Citadel
Public Domain
Chapter 2
Marlowe was obese. He sat behind his desk like a tuskless sea lion crouched behind a rock, and his cheeks merged into jowls and obliterated his neck. His desk was built specially, so that he could get his thighs under it. His office chair was heavier and wider by far than any standard size, its casters rolling on a special composition base that had been laid down over the carpeting, for Marlowe’s weight would have cut any ordinary rug to shreds. His jacket stretched like pliofilm to enclose the bulk of his stooped shoulders, and his eyes surveyed his world behind the battlemented heaviness of the puffing flesh that filled their sockets.
A bulb flickered on his interphone set, and Marlowe shot a glance at the switch beneath it.
“Secretary, quite contrary,” he muttered inaudibly. He flicked the switch. “Yes, Mary?” His voice rumbled out of the flabby cavern of his chest.
“Mr. Mead has just filed a report on Martin Holliday, Mr. Secretary. Would you like to see it?”
“Just give me a summary, Mary.”
Under his breath he whispered, “Summary that mummery, Mary,” and a thin smile fell about his lips while he listened. “Gave him Karlshaven IV, eh?” he observed when his secretary’d finished. “O.K. Thanks, Mary.”
He switched off and sat thinking. Somewhere in the bowels of the Body Administrative, he knew, notations were being made and cross-filed. The addition of Karlshaven IV to the list of planets under colonization would be made, and Holliday’s asking prices for land would be posted with Emigration, together with a prospectus abstracted from the General Galactic Survey.
He switched the interphone on again.
“Uh ... Mary? Supply me with a copy of the GenSurv on the entire Karlshaven system. Tell Mr. Mead I’ll expect him in my office sometime this afternoon--you schedule it--and we’ll go into it further.”

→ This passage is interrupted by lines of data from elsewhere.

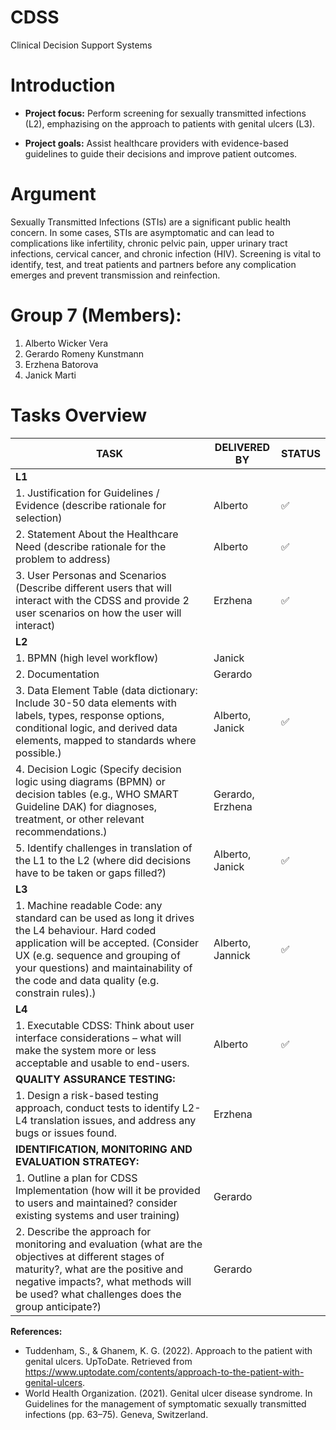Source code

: # CDSS
Clinical Decision Support Systems

# Introduction
- **Project focus:** Perform screening for sexually transmitted infections (L2), emphazising on the approach to patients with genital ulcers (L3).

- **Project goals:** Assist healthcare providers with evidence-based guidelines to guide their decisions and improve patient outcomes.

# Argument
Sexually Transmitted Infections (STIs) are a significant public health concern. In some cases, STIs are asymptomatic and can lead to complications like infertility, chronic pelvic pain, upper urinary tract infections, cervical cancer, and chronic infection (HIV). Screening is vital to identify, test, and treat patients and partners before any complication emerges and prevent transmission and reinfection.

# Group 7 (Members):
1. Alberto Wicker Vera
2. Gerardo Romeny Kunstmann
3. Erzhena Batorova
4. Janick Marti

# Tasks Overview

| **TASK** | **DELIVERED BY** | **STATUS** |
|----------|------------------|------------|
| **L1** | | |
| 1. Justification for Guidelines / Evidence (describe rationale for selection) | Alberto | ✅ |
| 2. Statement About the Healthcare Need (describe rationale for the problem to address) | Alberto | ✅ |
| 3. User Personas and Scenarios (Describe different users that will interact with the CDSS and provide 2 user scenarios on how the user will interact) | Erzhena | ✅ |
| **L2** | | |
| 1. BPMN (high level workflow) | Janick | |
| 2. Documentation | Gerardo | |
| 3. Data Element Table (data dictionary: Include 30-50 data elements with labels, types, response options, conditional logic, and derived data elements, mapped to standards where possible.) | Alberto, Janick| ✅|
| 4. Decision Logic (Specify decision logic using diagrams (BPMN) or decision tables (e.g., WHO SMART Guideline DAK) for diagnoses, treatment, or other relevant recommendations.) | Gerardo, Erzhena| |
| 5. Identify challenges in translation of the L1 to the L2 (where did decisions have to be taken or gaps filled?) | Alberto, Janick | ✅|
| **L3** | | |
| 1. Machine readable Code: any standard can be used as long it drives the L4 behaviour. Hard coded application will be accepted. (Consider UX (e.g. sequence and grouping of your questions) and maintainability of the code and data quality (e.g. constrain rules).) | Alberto, Jannick | ✅ |
| **L4** | | |
| 1. Executable CDSS: Think about user interface considerations – what will make the system more or less acceptable and usable to end-users. | Alberto |✅|
| **QUALITY ASSURANCE TESTING:** | | |
| 1. Design a risk-based testing approach, conduct tests to identify L2-L4 translation issues, and address any bugs or issues found. | Erzhena| |
| **IDENTIFICATION, MONITORING AND EVALUATION STRATEGY:** | | |
| 1. Outline a plan for CDSS Implementation (how will it be provided to users and maintained? consider existing systems and user training) | Gerardo | |
| 2. Describe the approach for monitoring and evaluation (what are the objectives at different stages of maturity?, what are the positive and negative impacts?, what methods will be used? what challenges does the group anticipate?) | Gerardo | |


**References:**
- Tuddenham, S., & Ghanem, K. G. (2022). Approach to the patient with genital ulcers. UpToDate. Retrieved from https://www.uptodate.com/contents/approach-to-the-patient-with-genital-ulcers.
- World Health Organization. (2021). Genital ulcer disease syndrome. In Guidelines for the management of symptomatic sexually transmitted infections (pp. 63–75). Geneva, Switzerland.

“Yes, Mr. Secretary. Will fifteen-fifteen be all right?”
“Fifteen-fifteen’s fine, uh ... Mary,” Marlowe said gently.
“Yes, sir,” his secretary replied, abashed. “I keep forgetting about proper nomenclature.”
“So do I, Mary, so do I,” Marlowe sighed. “Anything come up that wasn’t scheduled for today?”
It was a routine question, born of futile hope. There was always something to spoil the carefully planned daily schedules.
“Yes and no, sir.”
Marlowe cocked an eyebrow at the interphone.
“Well, that’s a slight change, anyway. What is it?”
“There’s a political science observer from Dovenil--that’s Moore II on our maps, sir--who’s requested permission to talk to you. He’s here on the usual exchange program, and he’s within his privileges in asking, of course. I assume it’s the ordinary thing--what’s our foreign policy, how do you apply it, can you give specific instances, and the like.”
Precisely, Marlowe thought. For ordinary questions there were standard answers, and Mary had been his secretary for so long that she could supply them as well as he could.
Dovenil. Moore II, eh? Obviously, there was something special about the situation, and Mary was leaving the decision to him. He scanned through his memorized star catalogues, trying to find the correlation.
“Mr. Secretary?”
Marlowe grunted. “Still here. Just thinking. Isn’t Dovenil that nation we just sent Harrison to?”
“Yes, sir. On the same exchange program.”
Marlowe chuckled. “Well, if we’ve got Harrison down there, it’s only fair to let their fellow learn something in exchange, isn’t it? What’s his name?”
“Dalish ud Klavan, sir.”
Marlowe muttered to himself: “Dalish ud Klavan, Irish, corn beef and cabbage.” His mind filed it away together with a primary-color picture of Jiggs and Maggie.
“All right, Mary, I’ll talk to him, if you can find room in the schedule somewhere. Tell you what--let him in at fifteen-thirty. Mead and I can furnish a working example for him. Does that check all right with your book?”
“Yes, sir. There’ll be time if we carry over on the Ceroii incidents.”
“Ceroii’s waited six years, four months, and twenty-three days. They’ll wait another day. Let’s do that, then, uh ... Mary.”
“Yes, sir.”
Marlowe switched off and picked up a report which he began to read by the page-block system, his eyes almost unblinking between pages. “Harrison, eh?” he muttered once, stopping to look quizzically at his desktop. He chuckled.